Legend of Zelda: Ocarina of Time it was the best back then bujt today there others game that i like more.


----------



## Yagura (Sep 14, 2013)

A Link to the Past > Ocarina of Time


FF6 > FF7


----------



## Akimichi Farley (Sep 14, 2013)

The list is near the bottom, I find this project amusing. I assume all 155 are exceptional titles, for their era if nothing else.


----------



## DaKakz (Sep 14, 2013)

Furious George said:


> I actually do think that Ocarina of Time is the best game ever made (that I played, anyway), but I'm a relic of the older generation. Probably the last guy that still says that.
> 
> This thread is 2 generations too late.




I too thought that I was the only one who still considered OOT the best game of all time, until I read your message here. lol

*virtual brofist*


----------



## eluna (Sep 14, 2013)

This is gonna suck,but I choose FF7


----------



## Aruarian (Sep 14, 2013)

A better question would be 'which is the most over-rated of the two'. That would be FFVII.


----------



## Nuuskis (Sep 15, 2013)

Well this is easy for me to choose since I have never played any Final Fantasy games.  But Ocarina of Time is indeed my favorite Zelda.

I think it was voted for the best videogame ever in some Guiness World Records aswell.


----------



## dream (Sep 15, 2013)

_Majora's Mask_ > _Ocarina of Time_

Between the two games listed I would probably say that OoT was the superior game in many regard, it certainly was enjoyable for me.


----------



## Utz (Sep 15, 2013)

Ocarina of Time, only because that was like the best moment of my childhood aside from watching DBZ when I got home from school.


----------



## Nep Nep (Sep 15, 2013)

Oooo you know I actually didn't like FF7 that much. 

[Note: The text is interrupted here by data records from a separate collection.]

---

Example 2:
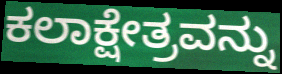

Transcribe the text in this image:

ಕಲಾಕ್ಷೇತ್ರವನ್ನು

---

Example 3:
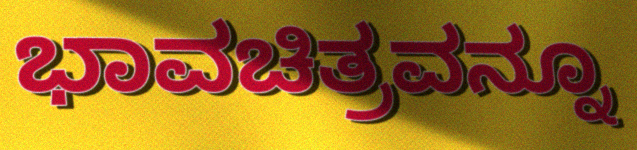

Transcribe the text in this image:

ಭಾವಚಿತ್ರವನ್ನೂ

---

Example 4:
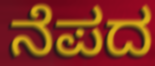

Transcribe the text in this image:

ನೆಪದ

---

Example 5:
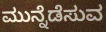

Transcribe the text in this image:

ಮುನ್ನೆಡೆಸುವ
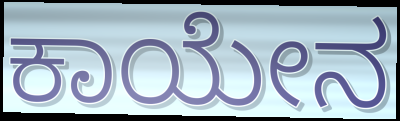
ಕಾಯೇನ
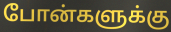
போன்களுக்கு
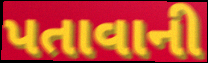
પતાવાની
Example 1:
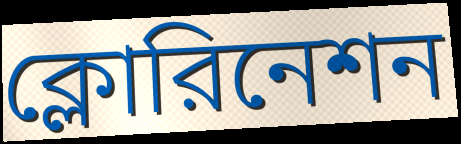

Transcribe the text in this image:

ক্লোরিনেশন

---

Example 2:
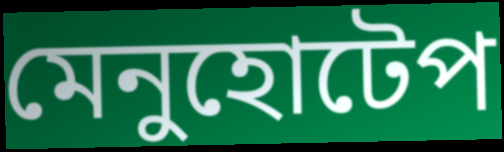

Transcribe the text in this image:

মেনুহোটেপ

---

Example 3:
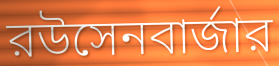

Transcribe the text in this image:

রউসেনবার্জার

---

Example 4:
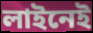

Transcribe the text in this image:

লাইনেই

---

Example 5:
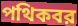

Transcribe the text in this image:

পথিকবর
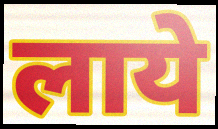
लाये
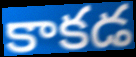
కాకడ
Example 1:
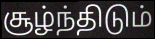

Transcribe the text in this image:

சூழ்ந்திடும்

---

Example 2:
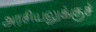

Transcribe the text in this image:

அரசியலுக்குச்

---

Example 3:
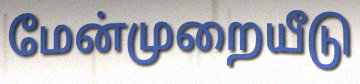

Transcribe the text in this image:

மேன்முறையீடு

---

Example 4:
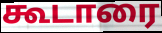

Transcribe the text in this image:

கூடாரை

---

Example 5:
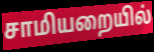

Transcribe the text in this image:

சாமியறையில்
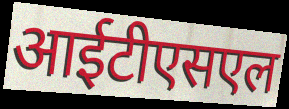
आईटीएसएल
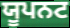
ਯੂਪਨਟ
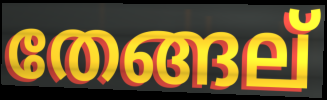
തേങ്ങല്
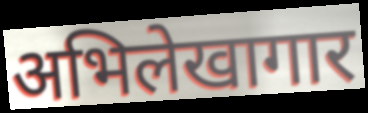
अभिलेखागार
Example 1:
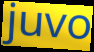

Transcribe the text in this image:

juvo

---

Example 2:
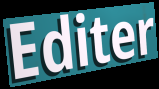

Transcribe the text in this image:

Editer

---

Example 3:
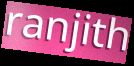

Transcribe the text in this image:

ranjith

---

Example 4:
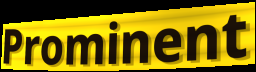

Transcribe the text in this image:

Prominent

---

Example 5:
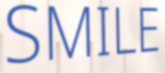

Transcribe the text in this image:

SMILE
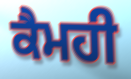
ਕੈਮਹੀ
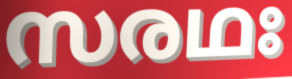
സരഥഃ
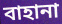
বাহানা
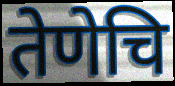
तेणेचि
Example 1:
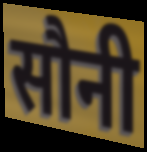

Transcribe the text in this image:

सौनी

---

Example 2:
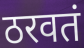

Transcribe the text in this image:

ठरवतं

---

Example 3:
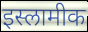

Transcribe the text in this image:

इस्लामीक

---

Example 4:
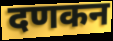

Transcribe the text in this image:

दणकन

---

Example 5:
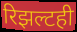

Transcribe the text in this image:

रिझल्टही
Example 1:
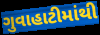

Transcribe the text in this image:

ગુવાહાટીમાંથી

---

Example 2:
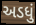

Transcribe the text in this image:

અડધું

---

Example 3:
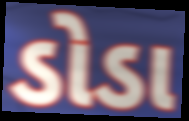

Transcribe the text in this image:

ડોડા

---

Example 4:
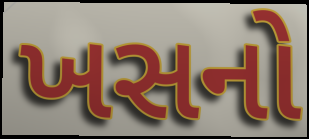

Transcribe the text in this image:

ખસનો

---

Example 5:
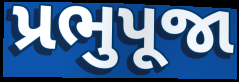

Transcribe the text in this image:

પ્રભુપૂજા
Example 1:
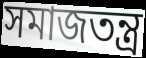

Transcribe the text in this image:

সমাজতন্ত্ৰ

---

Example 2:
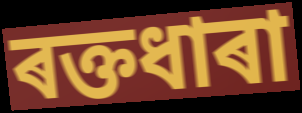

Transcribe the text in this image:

ৰক্তধাৰা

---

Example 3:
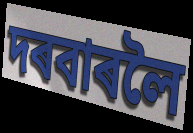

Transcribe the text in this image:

দৰবাৰলৈ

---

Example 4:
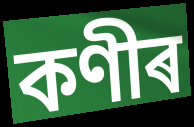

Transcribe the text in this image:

কণীৰ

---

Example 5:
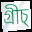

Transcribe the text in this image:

গ্ৰীচ্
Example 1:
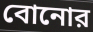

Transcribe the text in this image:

বোনোর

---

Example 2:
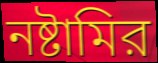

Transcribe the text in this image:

নষ্টামির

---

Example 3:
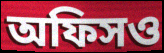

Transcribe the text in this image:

অফিসও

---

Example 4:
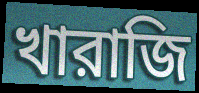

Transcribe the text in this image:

খারাজি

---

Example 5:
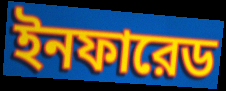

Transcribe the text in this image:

ইনফারেড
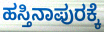
ಹಸ್ತಿನಾಪುರಕ್ಕೆ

I'll have to go with Zelda OoT.


----------



## Unlosing Ranger (Sep 15, 2013)

OoT


Hangat?r said:


> A better question would be 'which is the most over-rated of the two'. That would be FFVII.



Aye.


----------



## Canute87 (Sep 15, 2013)

Don't know which is the best but i played ocarina about 8 times.

FF i played about twice.


----------



## Doom85 (Sep 15, 2013)

I actually prefer IX over VII, and WW, TP, and ALttP over OoT. But between the two, FF VII.


----------



## Toph (Sep 16, 2013)

My choice would definitely be Legend of Zelda: Ocarina of Time. Whereas I love Final Fantasy VII, I acknowledge the game being overhyped by plenty of FF fans. FFVII's immediate predecessor and successors is deeply overshadowed by that game.


----------



## Gnome (Sep 17, 2013)

Videogames suck.




Am I hip yet?


----------



## Toph (Sep 17, 2013)

Gnome said:


> Videogames suck.
> 
> 
> 
> ...



*Pats* Yes you are my friend, yes you are...


----------



## Xiammes (Sep 17, 2013)

Best game of all time? Neither.

Which do I prefer? FFVII without a doubt.


----------